▶ Data listing
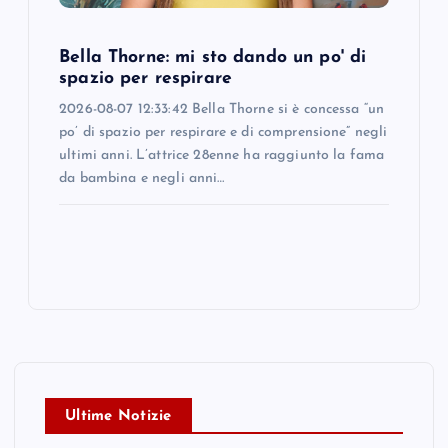
Bella Thorne: mi sto dando un po' di
spazio per respirare
2026-08-07 12:33:42 Bella Thorne si è concessa “un
po’ di spazio per respirare e di comprensione” negli
ultimi anni. L’attrice 28enne ha raggiunto la fama
da bambina e negli anni…
Ultime Notizie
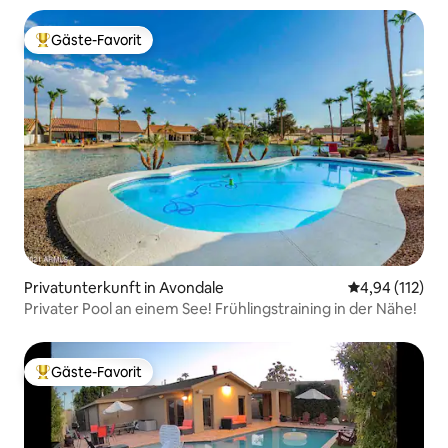
Gäste-Favorit
Beliebter Gäste-Favorit.
Privatunterkunft in Avondale
Durchschnittl
4,94 (112)
Privater Pool an einem See! Frühlingstraining in der Nähe!
Gäste-Favorit
Beliebter Gäste-Favorit.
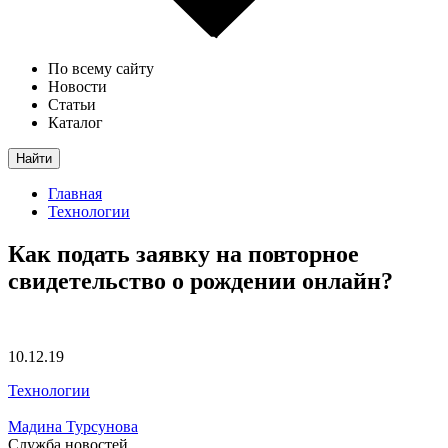
По всему сайту
Новости
Статьи
Каталог
Найти
Главная
Технологии
Как подать заявку на повторное
свидетельство о рождении онлайн?
10.12.19
Технологии
Мадина Турсунова
Служба новостей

▶ Task directions
Write out the text of all the rows above word for word, and leave the pictures out of your answer.

▶ Written response
Bella Thorne: mi sto dando un po' di
spazio per respirare
2026-08-07 12:33:42 Bella Thorne si è concessa “un
po’ di spazio per respirare e di comprensione” negli
ultimi anni. L’attrice 28enne ha raggiunto la fama
da bambina e negli anni…
Ultime Notizie
Gäste-Favorit
Beliebter Gäste-Favorit.
Privatunterkunft in Avondale
Durchschnittl
4,94 (112)
Privater Pool an einem See! Frühlingstraining in der Nähe!
Gäste-Favorit
Beliebter Gäste-Favorit.
По всему сайту
Новости
Статьи
Каталог
Найти
Главная
Технологии
Как подать заявку на повторное
свидетельство о рождении онлайн?
10.12.19
Технологии
Мадина Турсунова
Служба новостей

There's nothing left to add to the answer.